(Saved data entries)
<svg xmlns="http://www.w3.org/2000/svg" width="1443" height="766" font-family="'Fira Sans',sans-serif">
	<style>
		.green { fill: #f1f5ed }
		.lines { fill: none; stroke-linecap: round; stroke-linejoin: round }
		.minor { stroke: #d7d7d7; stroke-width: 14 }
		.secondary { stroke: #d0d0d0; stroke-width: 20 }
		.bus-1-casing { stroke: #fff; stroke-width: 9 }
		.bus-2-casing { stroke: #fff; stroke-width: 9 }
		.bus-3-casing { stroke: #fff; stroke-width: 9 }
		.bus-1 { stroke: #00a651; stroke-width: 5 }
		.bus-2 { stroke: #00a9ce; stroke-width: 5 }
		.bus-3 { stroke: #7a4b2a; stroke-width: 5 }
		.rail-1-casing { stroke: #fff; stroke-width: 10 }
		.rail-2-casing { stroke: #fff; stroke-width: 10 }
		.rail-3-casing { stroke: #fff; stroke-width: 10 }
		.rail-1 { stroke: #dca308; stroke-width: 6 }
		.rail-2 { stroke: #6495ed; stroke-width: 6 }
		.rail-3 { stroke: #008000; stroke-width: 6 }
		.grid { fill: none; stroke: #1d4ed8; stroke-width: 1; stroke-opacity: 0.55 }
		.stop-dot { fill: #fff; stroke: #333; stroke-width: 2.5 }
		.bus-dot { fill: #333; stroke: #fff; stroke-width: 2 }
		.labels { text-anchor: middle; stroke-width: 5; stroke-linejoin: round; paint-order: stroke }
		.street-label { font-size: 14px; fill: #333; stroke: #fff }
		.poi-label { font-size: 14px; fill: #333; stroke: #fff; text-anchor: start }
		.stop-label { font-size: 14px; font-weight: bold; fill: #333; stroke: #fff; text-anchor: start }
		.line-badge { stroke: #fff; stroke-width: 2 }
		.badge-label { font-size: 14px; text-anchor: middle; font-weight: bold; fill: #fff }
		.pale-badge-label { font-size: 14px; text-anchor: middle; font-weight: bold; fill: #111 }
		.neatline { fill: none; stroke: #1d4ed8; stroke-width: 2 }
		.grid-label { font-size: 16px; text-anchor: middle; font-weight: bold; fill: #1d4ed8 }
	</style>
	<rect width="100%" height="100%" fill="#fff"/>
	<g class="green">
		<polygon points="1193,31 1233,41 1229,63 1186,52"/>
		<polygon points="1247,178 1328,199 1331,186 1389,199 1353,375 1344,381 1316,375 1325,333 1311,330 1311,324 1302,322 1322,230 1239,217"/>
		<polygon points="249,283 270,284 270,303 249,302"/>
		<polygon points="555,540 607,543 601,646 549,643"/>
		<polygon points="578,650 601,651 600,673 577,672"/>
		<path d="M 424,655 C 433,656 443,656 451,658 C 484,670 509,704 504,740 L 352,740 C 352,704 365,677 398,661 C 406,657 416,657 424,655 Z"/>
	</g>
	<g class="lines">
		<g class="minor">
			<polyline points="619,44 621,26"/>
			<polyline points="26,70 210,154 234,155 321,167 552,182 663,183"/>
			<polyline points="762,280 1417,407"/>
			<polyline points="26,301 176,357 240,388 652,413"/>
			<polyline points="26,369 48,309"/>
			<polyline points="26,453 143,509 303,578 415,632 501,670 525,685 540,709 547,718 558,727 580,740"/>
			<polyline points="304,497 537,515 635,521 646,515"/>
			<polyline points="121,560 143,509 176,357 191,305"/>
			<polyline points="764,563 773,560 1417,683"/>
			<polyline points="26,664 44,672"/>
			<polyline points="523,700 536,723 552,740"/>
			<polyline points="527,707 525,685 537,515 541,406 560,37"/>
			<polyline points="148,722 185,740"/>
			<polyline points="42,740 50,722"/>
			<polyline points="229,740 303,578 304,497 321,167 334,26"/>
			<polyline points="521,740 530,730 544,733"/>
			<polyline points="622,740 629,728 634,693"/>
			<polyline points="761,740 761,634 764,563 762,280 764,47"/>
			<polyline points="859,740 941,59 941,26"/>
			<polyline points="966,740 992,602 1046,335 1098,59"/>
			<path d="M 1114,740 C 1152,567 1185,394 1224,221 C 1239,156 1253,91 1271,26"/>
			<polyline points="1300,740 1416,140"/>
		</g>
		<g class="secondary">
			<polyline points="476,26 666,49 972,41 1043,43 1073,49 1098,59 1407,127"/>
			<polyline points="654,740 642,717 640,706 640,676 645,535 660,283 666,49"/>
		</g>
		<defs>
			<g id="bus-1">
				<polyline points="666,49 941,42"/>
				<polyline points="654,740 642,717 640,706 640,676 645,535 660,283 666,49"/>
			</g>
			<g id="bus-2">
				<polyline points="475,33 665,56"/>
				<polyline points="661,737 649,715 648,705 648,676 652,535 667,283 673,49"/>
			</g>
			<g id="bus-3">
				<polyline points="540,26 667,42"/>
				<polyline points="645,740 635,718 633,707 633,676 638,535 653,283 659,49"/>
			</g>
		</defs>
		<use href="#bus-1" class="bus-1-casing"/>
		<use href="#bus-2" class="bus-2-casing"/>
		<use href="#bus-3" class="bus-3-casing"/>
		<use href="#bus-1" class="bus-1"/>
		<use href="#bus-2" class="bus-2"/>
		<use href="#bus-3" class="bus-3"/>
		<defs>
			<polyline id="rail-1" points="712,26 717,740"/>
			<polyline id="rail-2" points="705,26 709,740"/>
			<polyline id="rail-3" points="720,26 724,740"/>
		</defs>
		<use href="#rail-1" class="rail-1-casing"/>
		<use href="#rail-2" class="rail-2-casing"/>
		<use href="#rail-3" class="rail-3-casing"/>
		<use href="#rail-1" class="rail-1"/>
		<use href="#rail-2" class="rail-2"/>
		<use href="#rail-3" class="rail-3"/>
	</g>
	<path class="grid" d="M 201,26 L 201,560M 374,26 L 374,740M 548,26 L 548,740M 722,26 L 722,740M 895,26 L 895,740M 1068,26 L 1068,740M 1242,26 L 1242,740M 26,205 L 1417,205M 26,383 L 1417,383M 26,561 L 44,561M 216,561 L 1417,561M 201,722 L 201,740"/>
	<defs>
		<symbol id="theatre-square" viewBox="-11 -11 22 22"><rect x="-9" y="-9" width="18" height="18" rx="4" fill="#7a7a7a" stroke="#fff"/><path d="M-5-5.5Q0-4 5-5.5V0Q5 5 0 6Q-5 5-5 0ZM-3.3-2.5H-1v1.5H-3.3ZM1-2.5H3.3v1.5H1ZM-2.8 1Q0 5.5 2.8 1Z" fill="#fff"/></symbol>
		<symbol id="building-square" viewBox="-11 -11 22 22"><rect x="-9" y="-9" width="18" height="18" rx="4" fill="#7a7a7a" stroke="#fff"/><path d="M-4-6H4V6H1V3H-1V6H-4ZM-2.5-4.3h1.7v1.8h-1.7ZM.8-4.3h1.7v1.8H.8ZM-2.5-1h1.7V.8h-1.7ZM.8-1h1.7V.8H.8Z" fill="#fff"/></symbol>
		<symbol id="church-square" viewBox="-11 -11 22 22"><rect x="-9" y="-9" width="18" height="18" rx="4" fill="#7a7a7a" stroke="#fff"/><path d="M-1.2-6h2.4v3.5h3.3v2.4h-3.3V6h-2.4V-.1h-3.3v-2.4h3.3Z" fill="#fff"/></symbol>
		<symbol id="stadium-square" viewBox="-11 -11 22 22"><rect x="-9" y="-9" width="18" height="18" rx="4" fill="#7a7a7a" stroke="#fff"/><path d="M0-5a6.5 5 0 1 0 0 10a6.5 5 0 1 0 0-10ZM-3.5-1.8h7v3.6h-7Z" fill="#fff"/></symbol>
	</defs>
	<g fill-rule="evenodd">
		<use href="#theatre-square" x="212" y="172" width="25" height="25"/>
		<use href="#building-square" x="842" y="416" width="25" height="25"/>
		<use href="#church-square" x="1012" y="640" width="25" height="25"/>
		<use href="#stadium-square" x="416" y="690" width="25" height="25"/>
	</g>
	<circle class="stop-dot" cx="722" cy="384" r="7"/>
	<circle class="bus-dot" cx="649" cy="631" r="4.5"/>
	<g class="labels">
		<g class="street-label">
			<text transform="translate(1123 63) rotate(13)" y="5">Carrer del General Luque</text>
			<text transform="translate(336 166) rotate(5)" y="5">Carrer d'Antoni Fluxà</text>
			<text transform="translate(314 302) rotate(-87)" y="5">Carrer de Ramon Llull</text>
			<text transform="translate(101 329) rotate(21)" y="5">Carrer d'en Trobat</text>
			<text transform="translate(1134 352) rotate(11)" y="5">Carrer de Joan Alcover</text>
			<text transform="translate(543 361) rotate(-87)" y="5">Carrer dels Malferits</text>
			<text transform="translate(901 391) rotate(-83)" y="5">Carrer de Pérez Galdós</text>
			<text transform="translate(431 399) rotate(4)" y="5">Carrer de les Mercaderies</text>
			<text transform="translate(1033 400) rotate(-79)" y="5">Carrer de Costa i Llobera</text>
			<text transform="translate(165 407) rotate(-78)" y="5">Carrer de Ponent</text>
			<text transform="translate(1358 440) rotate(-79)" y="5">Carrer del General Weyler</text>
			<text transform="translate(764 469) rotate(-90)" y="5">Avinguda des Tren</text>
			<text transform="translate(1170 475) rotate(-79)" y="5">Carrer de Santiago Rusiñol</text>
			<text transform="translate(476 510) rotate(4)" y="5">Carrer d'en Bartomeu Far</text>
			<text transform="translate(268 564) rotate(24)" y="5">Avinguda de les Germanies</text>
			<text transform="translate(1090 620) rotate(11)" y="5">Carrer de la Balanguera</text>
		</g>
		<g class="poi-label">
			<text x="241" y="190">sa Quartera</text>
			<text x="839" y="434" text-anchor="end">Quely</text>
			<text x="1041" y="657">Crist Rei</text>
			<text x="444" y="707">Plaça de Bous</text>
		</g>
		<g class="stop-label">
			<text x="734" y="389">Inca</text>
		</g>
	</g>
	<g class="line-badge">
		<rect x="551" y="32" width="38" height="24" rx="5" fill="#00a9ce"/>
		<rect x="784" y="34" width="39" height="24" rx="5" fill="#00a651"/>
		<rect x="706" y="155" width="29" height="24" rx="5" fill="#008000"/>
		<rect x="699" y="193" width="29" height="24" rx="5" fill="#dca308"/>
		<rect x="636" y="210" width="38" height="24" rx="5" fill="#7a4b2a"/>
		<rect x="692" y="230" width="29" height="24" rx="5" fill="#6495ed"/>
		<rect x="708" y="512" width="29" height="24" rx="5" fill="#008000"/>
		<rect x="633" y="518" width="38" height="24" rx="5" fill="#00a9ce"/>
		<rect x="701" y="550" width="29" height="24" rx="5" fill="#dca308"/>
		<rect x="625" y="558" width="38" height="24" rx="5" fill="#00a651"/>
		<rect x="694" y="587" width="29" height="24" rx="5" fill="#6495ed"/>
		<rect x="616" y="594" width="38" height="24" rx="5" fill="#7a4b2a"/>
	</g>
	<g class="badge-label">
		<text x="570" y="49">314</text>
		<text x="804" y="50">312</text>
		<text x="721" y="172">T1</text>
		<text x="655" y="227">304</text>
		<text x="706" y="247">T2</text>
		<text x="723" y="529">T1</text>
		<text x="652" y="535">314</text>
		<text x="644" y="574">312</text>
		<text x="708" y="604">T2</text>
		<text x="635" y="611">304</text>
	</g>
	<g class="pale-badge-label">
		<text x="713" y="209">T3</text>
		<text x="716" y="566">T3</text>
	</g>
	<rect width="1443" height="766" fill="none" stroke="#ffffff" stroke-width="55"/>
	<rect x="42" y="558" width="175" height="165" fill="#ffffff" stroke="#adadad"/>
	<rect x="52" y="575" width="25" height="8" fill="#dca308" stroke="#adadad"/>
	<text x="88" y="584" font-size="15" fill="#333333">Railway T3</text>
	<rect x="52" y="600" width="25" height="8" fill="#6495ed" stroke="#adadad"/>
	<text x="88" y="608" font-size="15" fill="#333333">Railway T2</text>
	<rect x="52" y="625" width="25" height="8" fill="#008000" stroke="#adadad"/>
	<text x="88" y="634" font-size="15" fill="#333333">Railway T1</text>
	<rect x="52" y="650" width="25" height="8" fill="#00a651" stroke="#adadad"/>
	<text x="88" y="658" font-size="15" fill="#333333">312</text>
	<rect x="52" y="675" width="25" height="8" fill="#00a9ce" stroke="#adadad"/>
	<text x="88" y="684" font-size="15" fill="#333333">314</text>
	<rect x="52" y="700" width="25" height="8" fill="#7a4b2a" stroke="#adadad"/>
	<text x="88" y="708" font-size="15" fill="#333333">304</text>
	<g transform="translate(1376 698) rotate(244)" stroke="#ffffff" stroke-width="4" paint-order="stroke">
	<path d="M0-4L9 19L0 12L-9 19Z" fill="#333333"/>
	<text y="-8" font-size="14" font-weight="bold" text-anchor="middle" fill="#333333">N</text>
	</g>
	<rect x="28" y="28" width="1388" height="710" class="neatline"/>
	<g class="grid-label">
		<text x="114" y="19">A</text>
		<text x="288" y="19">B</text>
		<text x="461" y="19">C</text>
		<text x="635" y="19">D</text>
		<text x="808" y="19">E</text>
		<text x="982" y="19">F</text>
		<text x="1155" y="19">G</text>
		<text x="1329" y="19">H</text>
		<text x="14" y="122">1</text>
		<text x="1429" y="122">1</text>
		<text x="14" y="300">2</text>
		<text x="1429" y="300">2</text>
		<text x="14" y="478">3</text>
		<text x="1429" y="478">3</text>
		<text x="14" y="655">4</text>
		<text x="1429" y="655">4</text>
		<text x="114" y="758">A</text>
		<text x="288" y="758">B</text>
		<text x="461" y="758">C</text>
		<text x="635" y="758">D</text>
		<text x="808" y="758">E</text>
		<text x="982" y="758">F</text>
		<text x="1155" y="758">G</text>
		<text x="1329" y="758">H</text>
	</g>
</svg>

(EXERCISE OBJECTIVE)
Using the records given above, list every line that includes the word "lines".

(RESULT BELOW)
		.lines { fill: none; stroke-linecap: round; stroke-linejoin: round }
	<g class="lines">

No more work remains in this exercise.